Is it normal i am still stable?
No matter what happens there is someone far worse off then me at least in a psychological sense. I often wonder if perhaps the pressure to keep everything together as a child is what created the stability. However I just so lost as to why people around me have turned out so much worse than me and somehow it has such little effect on me.
Maybe part of it is how I was raised, but at the same time, I was always far more stable then the rest of the community. When I was a child I was terrified of everything, but I was curious and I was actually very reserved about my feelings. I was expressive outwardly in the way that I would dance, and wanted to be goofy but I usually didn't tell others how I was feeling. I would speak in thoughts even as a child, never in feelings.

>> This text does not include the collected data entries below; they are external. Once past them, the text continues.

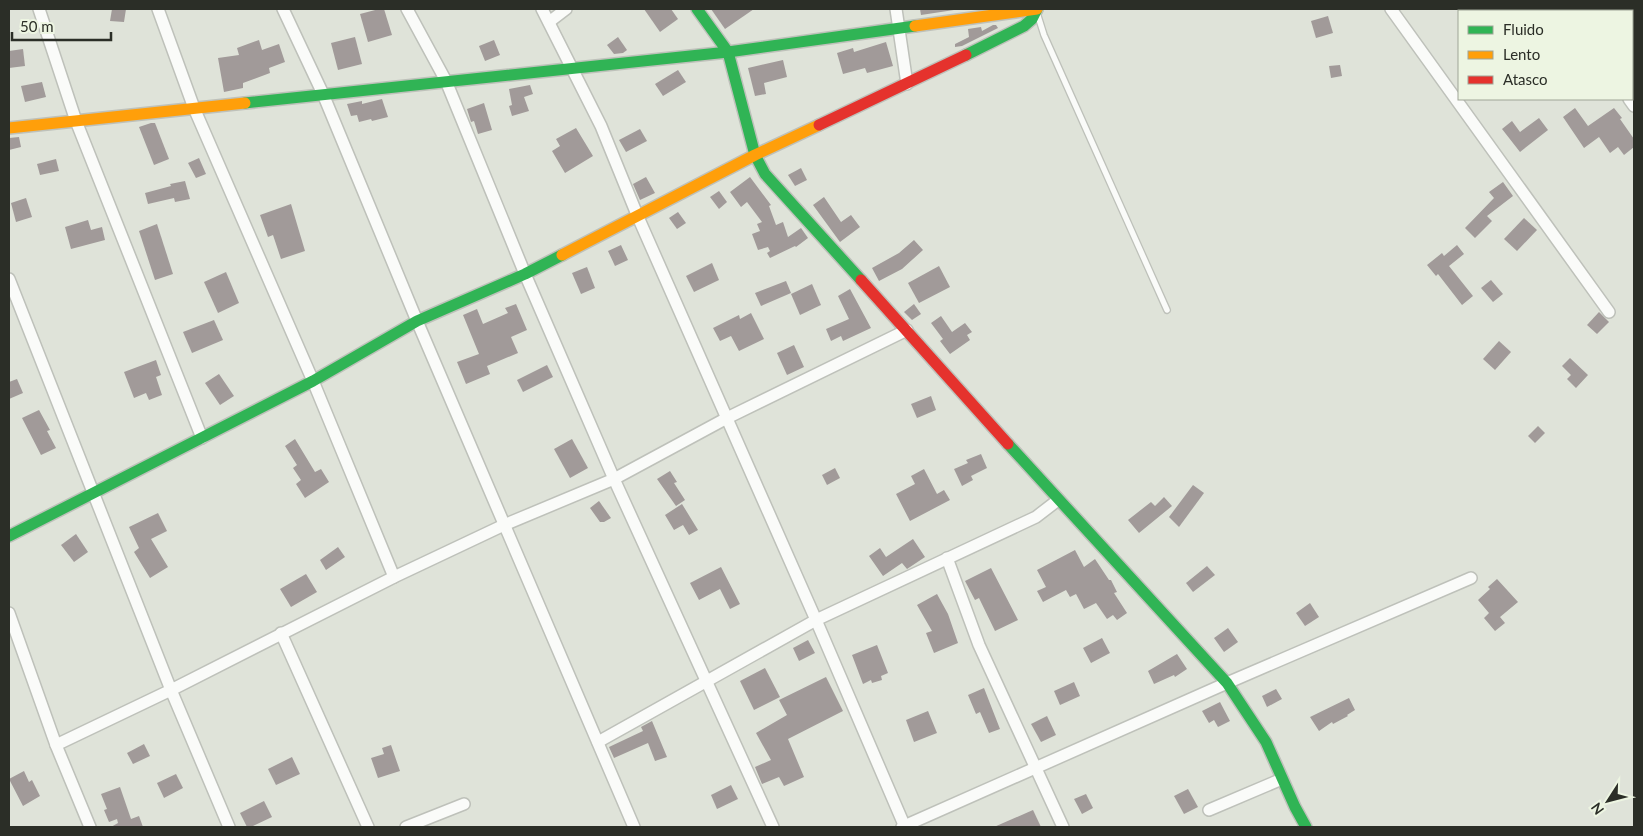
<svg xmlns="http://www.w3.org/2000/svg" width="1643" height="836" font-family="Lato,sans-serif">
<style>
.building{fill:#a19a99}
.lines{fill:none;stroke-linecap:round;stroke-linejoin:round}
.lane-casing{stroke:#bec1ba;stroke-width:8}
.street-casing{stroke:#bec1ba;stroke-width:14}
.fast-casing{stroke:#bec1ba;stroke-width:14}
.slow-casing{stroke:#bec1ba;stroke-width:14}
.jam-casing{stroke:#bec1ba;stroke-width:14}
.lane{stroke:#fafbf9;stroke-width:5.5}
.street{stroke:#fafbf9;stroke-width:11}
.fast{stroke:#30b455;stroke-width:11}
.slow{stroke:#ff9f0a;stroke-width:11}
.jam{stroke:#e5322d;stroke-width:11}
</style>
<rect width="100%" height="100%" fill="#dfe3d9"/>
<g class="building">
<polygon points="112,9 126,9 124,22 110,21"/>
<polygon points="379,9 384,9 392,35 368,42 360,14"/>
<polygon points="644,9 671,9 678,19 660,32"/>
<polygon points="711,9 754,9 725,29"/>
<polygon points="920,9 954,9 954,10 921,15"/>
<polygon points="1328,16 1333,33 1316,38 1311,21"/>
<polygon points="993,25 996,25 998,28 962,46 955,47 955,44 969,37 968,29 981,27 982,31"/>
<polygon points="355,37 362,64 338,70 331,43"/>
<polygon points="618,37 627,50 623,53 614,54 607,45"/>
<polygon points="259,40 262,50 279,44 285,62 269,68 270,73 243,83 243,88 224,92 218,58 239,55 237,48"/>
<polygon points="494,40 500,55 485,61 479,46"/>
<polygon points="886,42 893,66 867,73 865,68 843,74 837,53 853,48 854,52"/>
<polygon points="23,49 25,66 9,68 9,51"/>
<polygon points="783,60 787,77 764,83 766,94 755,96 748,68"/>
<polygon points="1340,65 1342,76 1331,78 1329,66"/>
<polygon points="678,70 686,82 663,96 655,84"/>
<polygon points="42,82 46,97 25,102 21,86"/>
<polygon points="530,85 533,94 524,97 529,111 512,116 509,106 512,105 509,89"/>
<polygon points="382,99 388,117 372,121 371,119 359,122 357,115 351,116 347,104 362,101 362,104"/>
<polygon points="484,103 492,130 478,134 474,121 471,122 467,109"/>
<polygon points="1575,108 1588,126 1614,108 1622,118 1620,119 1634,139 1634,147 1624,155 1618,147 1610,153 1599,137 1584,148 1563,117"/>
<polygon points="1539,118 1548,130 1520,152 1502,129 1512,121 1520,132"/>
<polygon points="151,123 155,123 169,159 154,165 139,127"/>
<polygon points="576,128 593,156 565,173 552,151 560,146 556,139"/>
<polygon points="640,129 647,141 626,152 619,140"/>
<polygon points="19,137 21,147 9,150 9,138"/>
<polygon points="199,158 206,174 196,178 188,163"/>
<polygon points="56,159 59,171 40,175 37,164"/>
<polygon points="801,168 807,180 795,186 788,175"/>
<polygon points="646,177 655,193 640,200 633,184"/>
<polygon points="750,177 771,205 769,206 776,225 783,222 788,237 801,228 808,238 796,247 795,246 770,258 767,253 770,251 768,247 758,250 752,234 760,231 757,224 762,222 747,202 741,207 730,192"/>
<polygon points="185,181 190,199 175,202 174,198 148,204 145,193 171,186 170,184"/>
<polygon points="1503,182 1513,196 1487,216 1492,221 1475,238 1465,228 1494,198 1489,192"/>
<polygon points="719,191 727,202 719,209 710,197"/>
<polygon points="824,197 841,222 851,215 860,227 840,242 813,205"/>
<polygon points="26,198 32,217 16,222 11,203"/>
<polygon points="291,204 305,251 281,259 273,235 268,237 260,215"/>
<polygon points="678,212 686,223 677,229 669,218"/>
<polygon points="1524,218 1537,230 1517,251 1504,239"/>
<polygon points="88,220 91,230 102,227 105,240 71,249 65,227"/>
<polygon points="157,224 173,274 155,280 139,231"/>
<polygon points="914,240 923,250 902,269 879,281 872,268 899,253"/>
<polygon points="621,245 628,260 615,266 608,251"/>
<polygon points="1457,245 1464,254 1449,266 1473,296 1462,305 1438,274 1436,276 1427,265 1442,253 1444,256"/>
<polygon points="712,263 719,280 694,292 686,276"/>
<polygon points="939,266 950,287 919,303 908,283"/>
<polygon points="587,267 595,288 581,294 572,273"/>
<polygon points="226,272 239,303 218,313 204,282"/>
<polygon points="1491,280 1503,294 1493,302 1481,288"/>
<polygon points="786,281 791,293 761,306 755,293"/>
<polygon points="812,284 821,305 800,315 791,294"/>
<polygon points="850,289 871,328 843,341 841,336 831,341 826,329 849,319 838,296"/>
<polygon points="516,304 527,330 511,337 518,353 487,366 490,374 466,384 457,362 479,354 463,315 477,309 483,324 508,313 505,308"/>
<polygon points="914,304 921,314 912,320 904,312"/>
<polygon points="1599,312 1609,322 1597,334 1587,325"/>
<polygon points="751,313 764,339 739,351 731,336 720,341 713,328 739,315 740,319"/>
<polygon points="941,316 952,332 965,323 972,332 967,335 970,340 950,354 940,341 943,339 931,323"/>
<polygon points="214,320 223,340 192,353 183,332"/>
<polygon points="1499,341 1511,352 1495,370 1483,359"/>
<polygon points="794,345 804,367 787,375 777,353"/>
<polygon points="1570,358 1588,375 1576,388 1567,379 1571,375 1562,366"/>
<polygon points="156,360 161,375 156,377 162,395 149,400 146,393 134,398 124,372"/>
<polygon points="547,365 553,377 523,392 517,380"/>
<polygon points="219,374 234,396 220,405 205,383"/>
<polygon points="17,379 23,393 9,399 9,382"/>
<polygon points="931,396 936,410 917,418 911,404"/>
<polygon points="39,410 50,430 47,431 56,448 41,455 22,418"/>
<polygon points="1538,426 1545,433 1535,443 1528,436"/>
<polygon points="295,439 315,472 321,469 329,482 305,498 296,484 301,480 293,468 297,465 285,446"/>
<polygon points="572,439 588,468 570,478 554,449"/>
<polygon points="981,454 987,468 971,476 973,480 962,486 954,469 968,463 966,460"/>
<polygon points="835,468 840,478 827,485 822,475"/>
<polygon points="924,469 937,494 944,490 950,500 910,521 896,494 915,484 911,476"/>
<polygon points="670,471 677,482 674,483 685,500 676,506 657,479"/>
<polygon points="1193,485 1204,493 1179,527 1169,517"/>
<polygon points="1164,497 1172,506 1139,533 1128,520 1151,502 1155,506"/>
<polygon points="599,501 611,518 604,522 600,522 590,508"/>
<polygon points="682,504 698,530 689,535 683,525 674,530 665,515"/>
<polygon points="158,513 167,531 151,539 168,567 150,578 134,552 139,548 129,527"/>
<polygon points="76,534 88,552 74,562 61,545"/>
<polygon points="913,539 925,557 907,569 902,563 883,576 869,556 880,548 886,557"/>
<polygon points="338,547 345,557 326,570 320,560"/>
<polygon points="1075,550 1084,567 1095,559 1109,580 1111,580 1117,592 1114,593 1127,613 1117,620 1113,615 1107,619 1096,603 1084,609 1076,594 1070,597 1066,590 1043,602 1037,591 1046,587 1037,570"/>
<polygon points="1207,566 1215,575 1193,592 1186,583"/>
<polygon points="721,567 740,604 730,609 720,589 699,600 690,583"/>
<polygon points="991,568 1018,620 995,631 979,598 975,600 965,581"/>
<polygon points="306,574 317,592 291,607 280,589"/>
<polygon points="1497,579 1518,602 1500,617 1505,623 1495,631 1484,618 1489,613 1478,600 1490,589 1488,587"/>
<polygon points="937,594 948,614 958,643 934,653 926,633 932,631 917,605"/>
<polygon points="1310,603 1319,617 1305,626 1296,613"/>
<polygon points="1228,628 1238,642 1224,652 1214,638"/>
<polygon points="1102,638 1110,653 1091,663 1083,648"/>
<polygon points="808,640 815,653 799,661 793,648"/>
<polygon points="877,645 888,673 881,676 882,680 872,683 871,680 863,684 852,655"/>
<polygon points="1177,654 1187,669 1175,677 1174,675 1154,684 1148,671"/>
<polygon points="765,668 780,697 754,710 740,681"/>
<polygon points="826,677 843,711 788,739 804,777 784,786 779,777 762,784 755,767 771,760 756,733 787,715 779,700"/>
<polygon points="1074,682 1080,696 1060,705 1054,691"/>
<polygon points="984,688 1000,729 989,733 980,712 976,714 968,695"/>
<polygon points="1276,689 1282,699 1267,707 1262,696"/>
<polygon points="1349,698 1355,710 1347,715 1348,716 1333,724 1332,722 1319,731 1310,717"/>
<polygon points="1220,702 1230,721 1218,727 1214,720 1209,723 1202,711"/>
<polygon points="928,711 937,733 914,742 906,720"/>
<polygon points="1047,716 1056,735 1041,742 1031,724"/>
<polygon points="652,721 667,757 655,761 648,743 614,758 609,747 643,731 641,727"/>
<polygon points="144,744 150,756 133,764 127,753"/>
<polygon points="391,745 400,771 378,778 371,758 384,754 382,748"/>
<polygon points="292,757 300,774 276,785 268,769"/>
<polygon points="24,771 29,782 32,780 40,796 23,806 9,779"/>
<polygon points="176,774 183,788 164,798 157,783"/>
<polygon points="731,785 738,799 717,809 711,795"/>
<polygon points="120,787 131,819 139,816 143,827 111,827 118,823 117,819 109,822 104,810 107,809 101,794"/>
<polygon points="1188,789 1198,807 1184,814 1174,796"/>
<polygon points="1086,794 1093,808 1082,814 1074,799"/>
<polygon points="264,801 272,817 251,827 247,827 240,813"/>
<polygon points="1033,810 1041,827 994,827"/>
</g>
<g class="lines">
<g class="lane-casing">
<polyline id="lane" points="1038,16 1044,35 1167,310"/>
</g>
<g class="street-casing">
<g id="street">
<polyline points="39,9 76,121 202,438"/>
<polyline points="158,9 194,108 313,381 394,577"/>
<polyline points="283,9 323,94 417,321 634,827"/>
<polyline points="407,9 446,81 525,274 614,479 773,827"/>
<polyline points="542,9 601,126 638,217 816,620 905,827"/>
<polyline points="896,9 907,84"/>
<polyline points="1391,9 1609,312"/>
<polyline points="1560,9 1562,11"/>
<polyline points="549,22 566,9"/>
<polyline points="1629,99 1634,106"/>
<polyline points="9,279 171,690 229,827"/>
<polyline points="947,558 979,645 1063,827"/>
<polyline points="9,613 56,745 90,827"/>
<polyline points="281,633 368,827"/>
<polyline points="598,742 816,620 1036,517 1058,500"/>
<polyline points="56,745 171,690 394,577 504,525 614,479 727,418 907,330"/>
<polyline points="1209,810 1282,779"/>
<polyline points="406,827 464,804"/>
<polyline points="902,827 1227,683 1471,578"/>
</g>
</g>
<g class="fast-casing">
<g id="fast">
<polyline points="697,9 728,52 755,155 765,174 861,280"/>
<polyline points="966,55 1024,26 1032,19 1037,9"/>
<polyline points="245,103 728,52 915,26"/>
<polyline points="1008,444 1227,683 1266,742 1295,807 1306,827"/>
<polyline points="9,536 313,381 417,321 525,274 562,255"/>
</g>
</g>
<g class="slow-casing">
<g id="slow">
<polyline points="915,26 1037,9"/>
<polyline points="9,128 245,103"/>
<polyline points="562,255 755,155 819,125"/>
</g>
</g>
<g class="jam-casing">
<g id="jam">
<polyline points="819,125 966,55"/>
<polyline points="861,280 1008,444"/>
</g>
</g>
<use href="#lane" class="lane"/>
<use href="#street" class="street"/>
<use href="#fast" class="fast"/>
<use href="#slow" class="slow"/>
<use href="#jam" class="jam"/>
</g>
<rect width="1643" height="836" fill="none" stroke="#2b2e27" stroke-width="20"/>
<rect x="1458" y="10" width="175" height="90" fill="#edf5e2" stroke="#9fa597"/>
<rect x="1468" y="26" width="25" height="8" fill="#30b455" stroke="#9fa597"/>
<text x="1503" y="35" font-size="15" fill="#2b2e27">Fluido</text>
<rect x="1468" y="51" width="25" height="8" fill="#ff9f0a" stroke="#9fa597"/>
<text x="1503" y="60" font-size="15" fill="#2b2e27">Lento</text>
<rect x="1468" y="76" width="25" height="8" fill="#e5322d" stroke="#9fa597"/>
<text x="1503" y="85" font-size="15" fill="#2b2e27">Atasco</text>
<g transform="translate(1608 801) rotate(234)" stroke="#edf5e2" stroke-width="4" paint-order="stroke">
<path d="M0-4L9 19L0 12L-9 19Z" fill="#2b2e27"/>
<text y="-8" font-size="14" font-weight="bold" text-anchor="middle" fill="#2b2e27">N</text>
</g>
<path d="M12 32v8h99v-8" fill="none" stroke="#2b2e27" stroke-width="2.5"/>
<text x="20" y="32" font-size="15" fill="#2b2e27" stroke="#edf5e2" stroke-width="4" paint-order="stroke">50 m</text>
</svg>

Yet, I have seen people like me who have become bad people. I don't understand how they ended up on another path and somehow I am still stuck on this one. What makes me different from these people? I know the separation is morality, but why do these people lack morality? What creates morality?
My Ex was basically everything I wanted to be. I always had this person's abilities but I chose to behave myself since it seems pointless and irrational to manipulate people with sex appeal just to feed your own selfish ego.
I also had people force sex on me in the past and me just don't feel anything about it anymore even though I understand why its very traumatic. Usually, when it has happened, I would go home, Cry, take a shower, go to sleep and be okay in the morning.
I have such an extremely low emotional response to most things, but even when its cuts deep I not ever become the monster. I don't understand how there are so many monsters in this world. How am I still stable? How did I fall off the edge into the abyss and still am more stable then a bunch of other people who fell off the deep end? What makes me different?
Somehow there are so many people who have been driven completely insane. Yet, I been through the same stuff as a lot of these people and still a lot more sane then them. I don't understand what makes me so special, I shouldn't be. I should be just as fucked up too, and somehow, im not.
Both my parents have abandonment issues. My dad is Narcissist, and my mother is bipolar. I dont know how I can deal with crazy people everyday, and still be sane, and I dont know how somehow I not been driven crazy when I been abused by everyone I known since I was 6 years old.